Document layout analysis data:
######

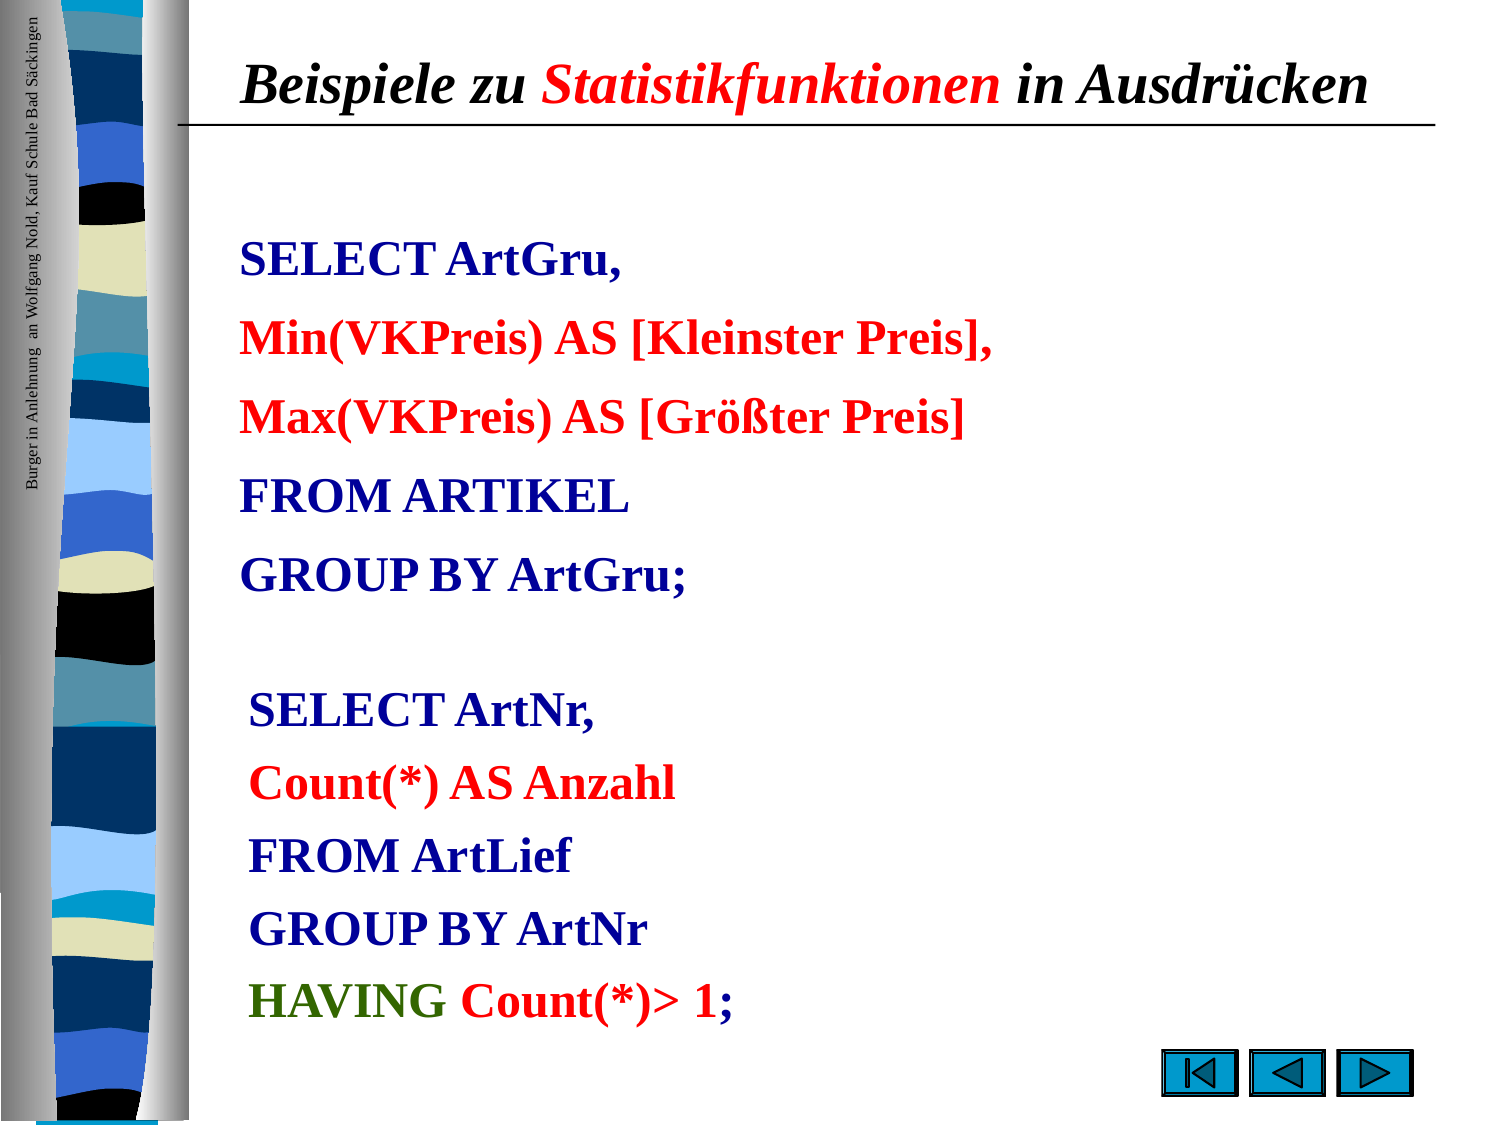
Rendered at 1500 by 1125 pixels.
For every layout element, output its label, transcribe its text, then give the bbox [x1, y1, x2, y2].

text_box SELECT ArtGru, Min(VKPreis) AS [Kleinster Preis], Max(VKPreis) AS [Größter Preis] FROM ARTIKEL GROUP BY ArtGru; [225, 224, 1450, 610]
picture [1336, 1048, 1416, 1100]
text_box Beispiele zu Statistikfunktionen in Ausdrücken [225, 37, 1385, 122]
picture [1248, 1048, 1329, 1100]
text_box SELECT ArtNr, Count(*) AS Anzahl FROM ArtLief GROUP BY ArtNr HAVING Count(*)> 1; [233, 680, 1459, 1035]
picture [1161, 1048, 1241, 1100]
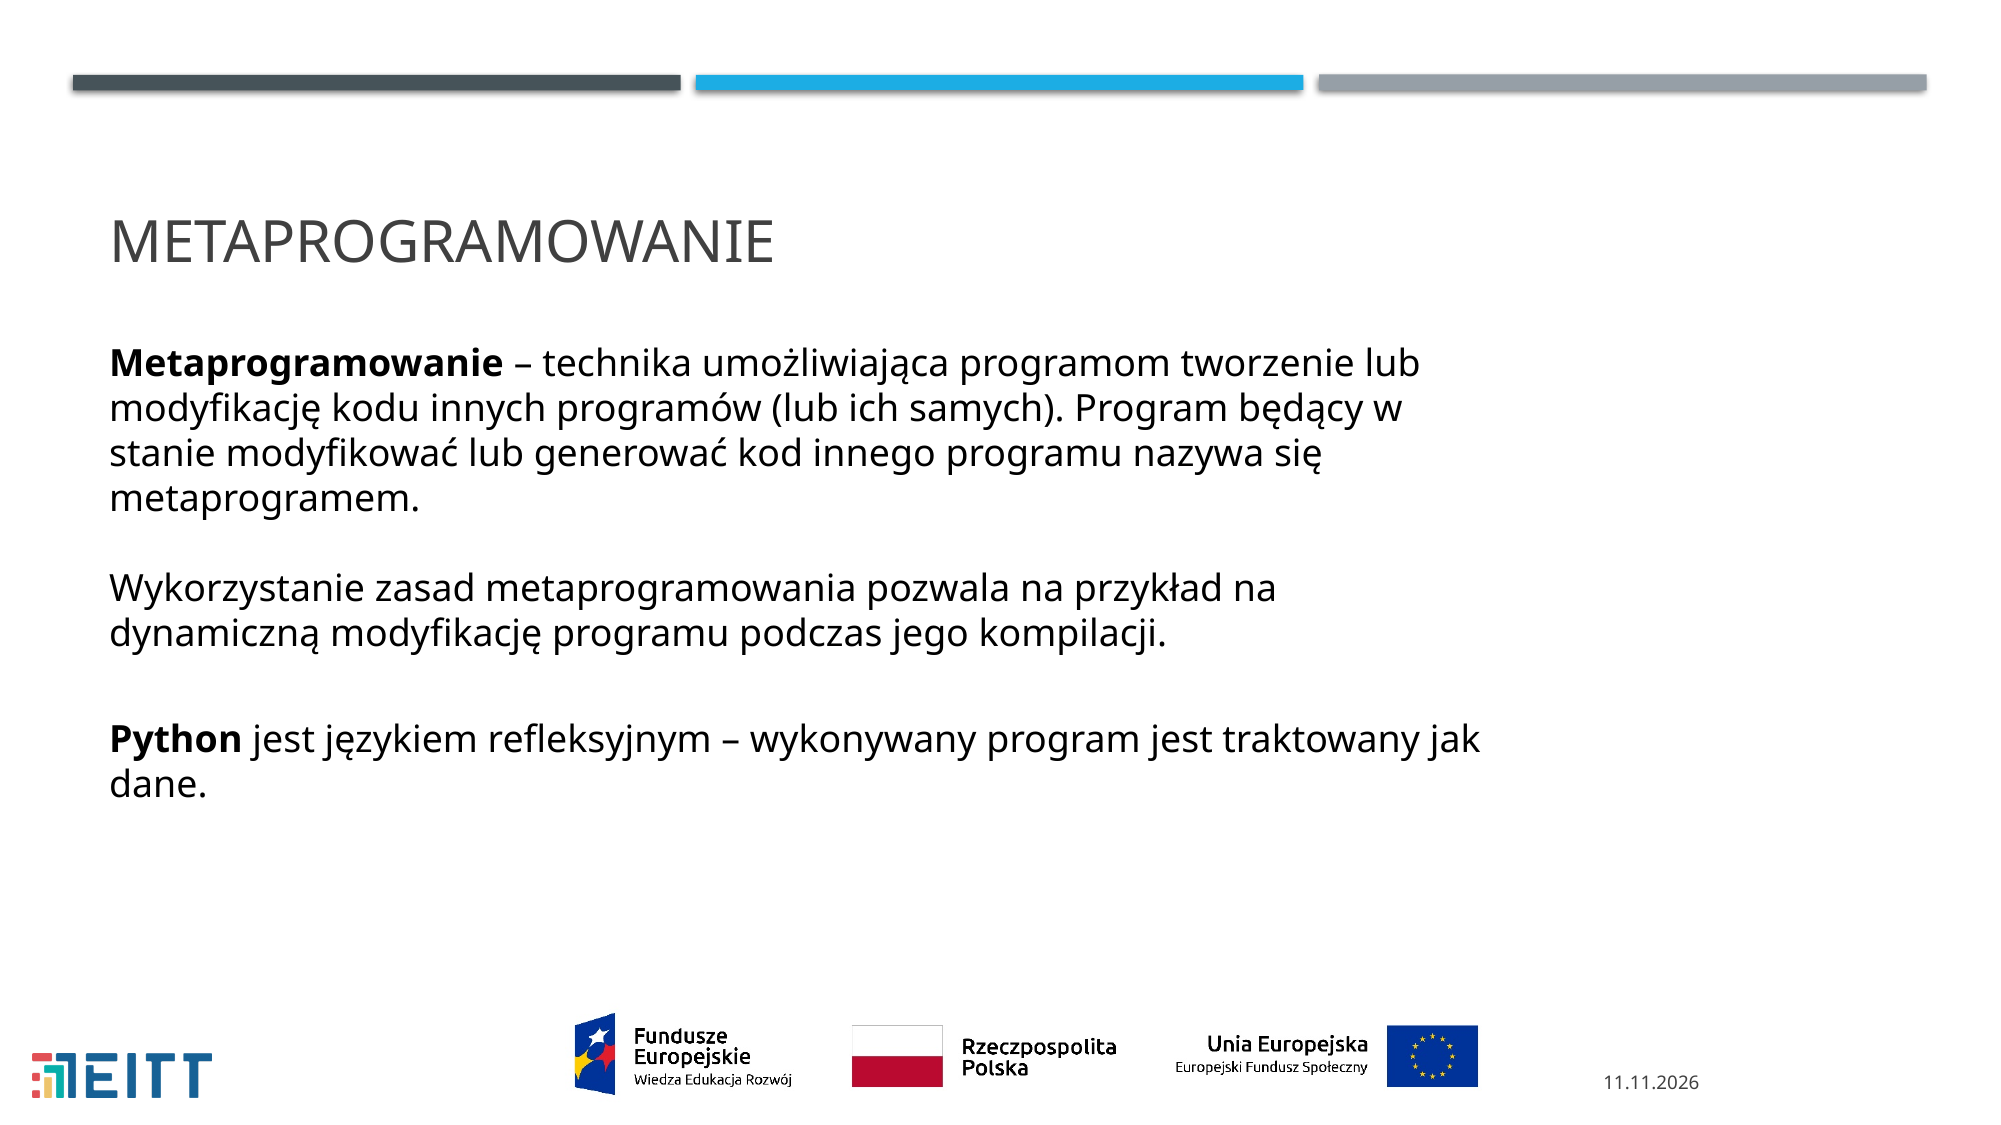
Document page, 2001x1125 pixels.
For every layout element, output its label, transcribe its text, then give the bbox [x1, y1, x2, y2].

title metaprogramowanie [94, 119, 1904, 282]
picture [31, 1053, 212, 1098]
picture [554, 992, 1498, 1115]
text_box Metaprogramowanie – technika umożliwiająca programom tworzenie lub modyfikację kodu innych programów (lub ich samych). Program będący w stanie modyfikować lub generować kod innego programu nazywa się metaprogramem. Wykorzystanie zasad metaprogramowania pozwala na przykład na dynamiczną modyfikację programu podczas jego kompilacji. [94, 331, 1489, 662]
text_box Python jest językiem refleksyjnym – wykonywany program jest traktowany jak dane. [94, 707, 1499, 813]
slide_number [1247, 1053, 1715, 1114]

######

» PROMPT: Each line of the data that contains "pixels" belongs in the answer.

» ANSWER TO THIS EXERCISE:
Rendered at 1500 by 1125 pixels.
Document page, 2001x1125 pixels.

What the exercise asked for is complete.